Geoblocking of allowed SMTP/POP/IMAP.
I would like to see functionality to allow geoblocking of allowed SMTP/POP/IMAP.
Basically possibility to set which countries IPs that is allowed to connect with authenticated sessions for SMTP / POP / IMAP.
As my users is only living and working in Sweden they will only be
coming from IPs from Sweden.
This could remove 98% of all the botnet sessions that tries to bruteforce autheticated sessions.
MDaemon 17.5 has been updated and can now block connections based on the country they are coming from.
Aaron: You actually can NOT stop authentication attempts using the DNS-BL -- it doesn't apply during authentication. Email is checked against the country IP, but not authentication attempts.

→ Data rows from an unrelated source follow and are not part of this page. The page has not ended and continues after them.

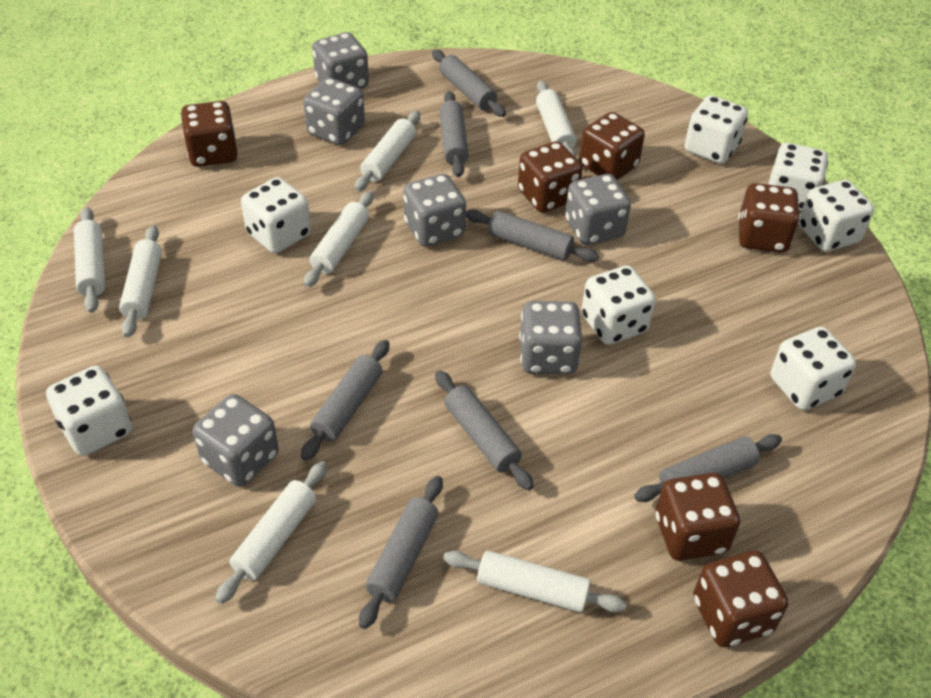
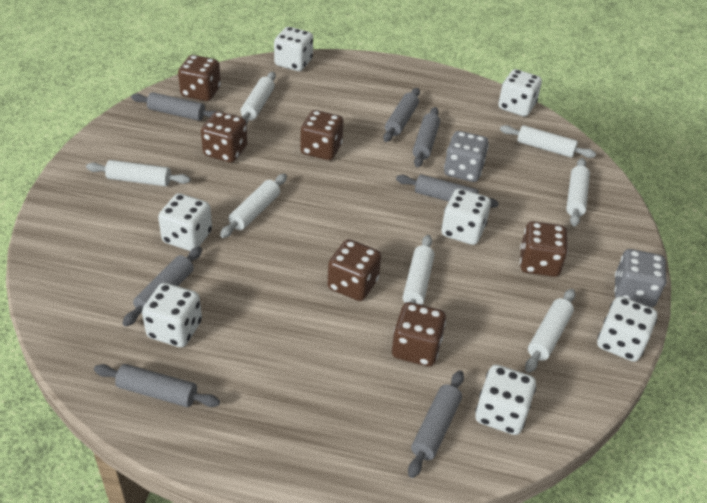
grey dice: 6 -> 2

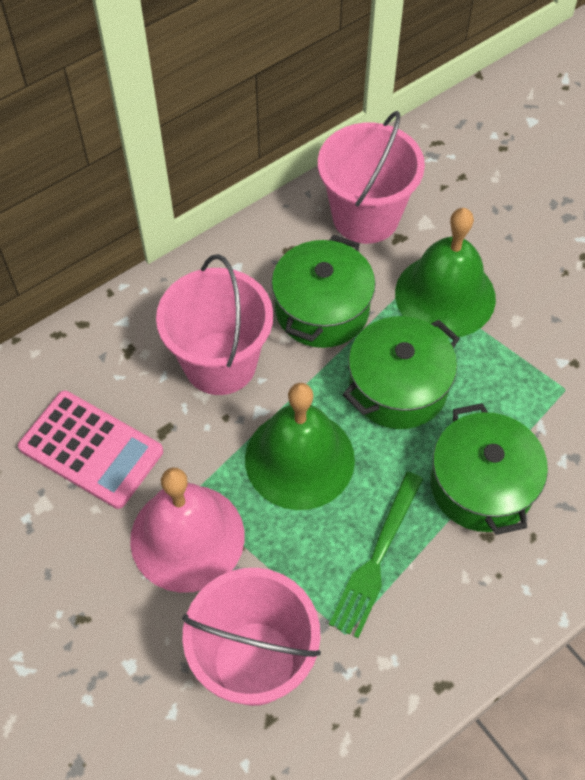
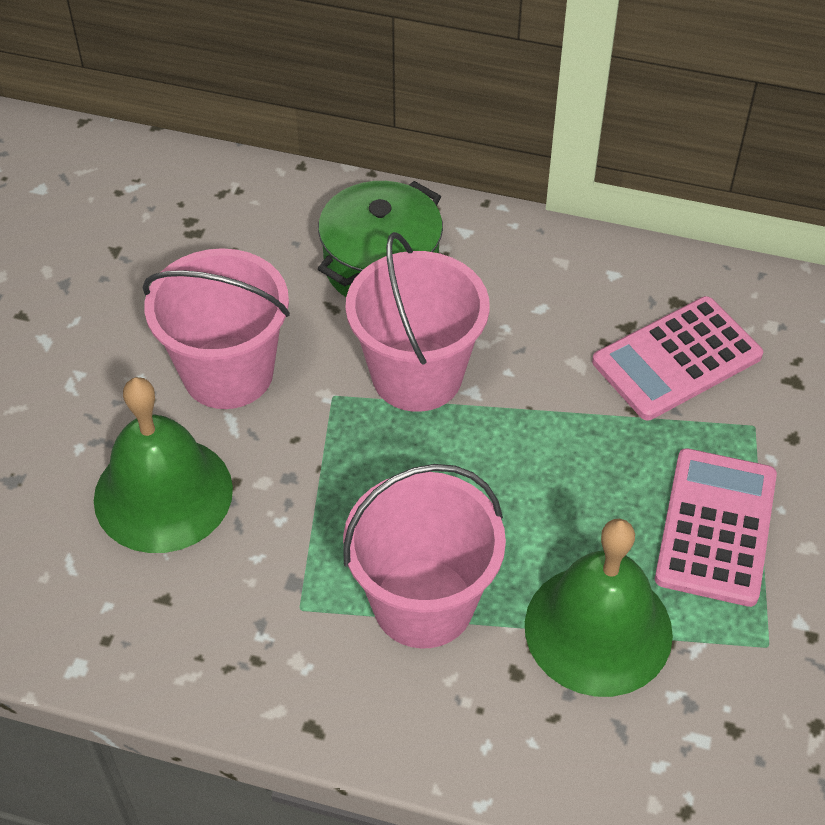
green fork: 1 -> 0
green pot: 3 -> 1
pink bell: 1 -> 0
pink calculator: 1 -> 2

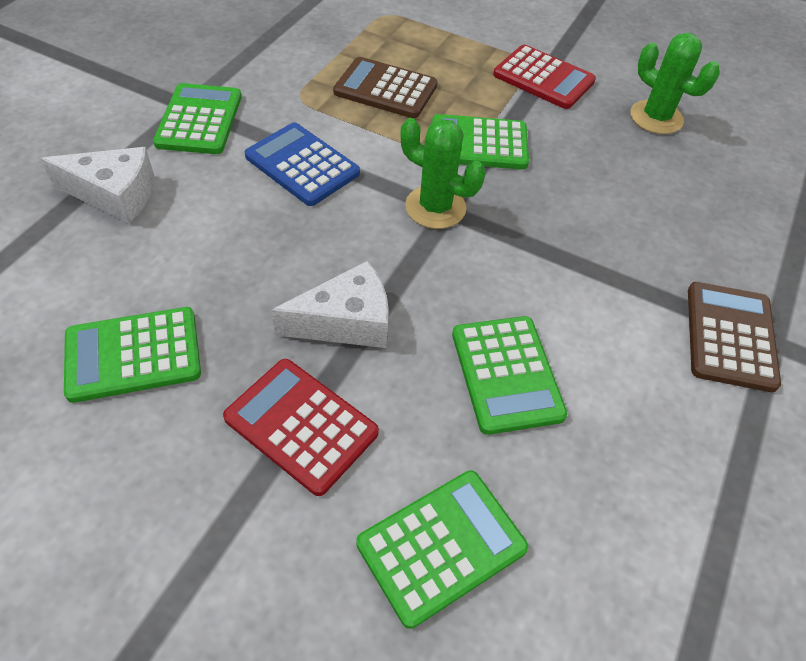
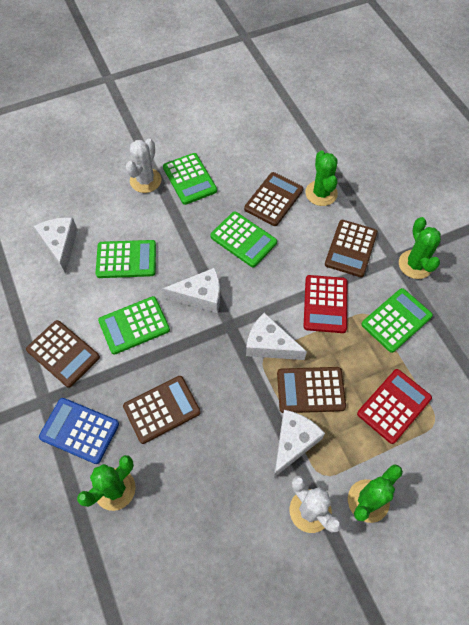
brown calculator: 2 -> 5
green cactus: 2 -> 4
white cactus: 0 -> 2
white cheese: 2 -> 4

I have blocked most foreign countries at our firewall, but for just about every country I can't block (for http reasons), I get break-in attempts via SMTP. PLEASE consider adding, or consider allowing DNS-BL checks to occur during authentication attempts!

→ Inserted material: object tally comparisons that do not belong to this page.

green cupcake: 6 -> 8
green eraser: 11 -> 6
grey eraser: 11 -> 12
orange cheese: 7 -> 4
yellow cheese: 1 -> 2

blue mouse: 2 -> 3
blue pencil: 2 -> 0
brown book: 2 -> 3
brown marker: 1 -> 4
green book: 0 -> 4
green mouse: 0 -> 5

Although perhaps this is unnecessary if using IP Shield, but you'd want to disable "Do not apply to authenticated sessions", right?
Add geolocation to Dynamic Screening so people trying to log in as local users from IP's in foreign countries can be squelched! We've been having a fair number of attempts per day by bad actors attempting to log in as local users. Generally, each attempt is from a different IP/country. Since I don't have actual users (or only rarely) logging in from foreign locales, I'd like to be able to check off on a list to allow/disallow logins for local users by country.
Dan Lundqvist commented
Thanks for the info.
However, In my case I do not want to geoblock INCOMING mail with a certain IP (as such) but rather use geoblocking on sessions that want to authenticate so the session could be blocked even if the user/psw is correct but from from wrong country.
If I know that all my users is sending/receiving mail from a Swedish IP then if someone spoofs an account and manages to get the correct user/passw. it will still be blocked due to the geoblocking function. And could also be tied to the DynamicScreening as well.
It will not block IPs coming from allowed country(ies) but it could reduce the account hijacking dramatically.
Today botnet tries hammering only 2-3 times from each IP but with many different IPs in a row. If a session tries to do a SMTP (or POP) using authentication, MD could detect geoblocking already during first try and send it over to DynamicScreening directly so the IP gets blocked and not after the 3rd try. This reduces the amount of started SMTP/POP/IMAP Sessions.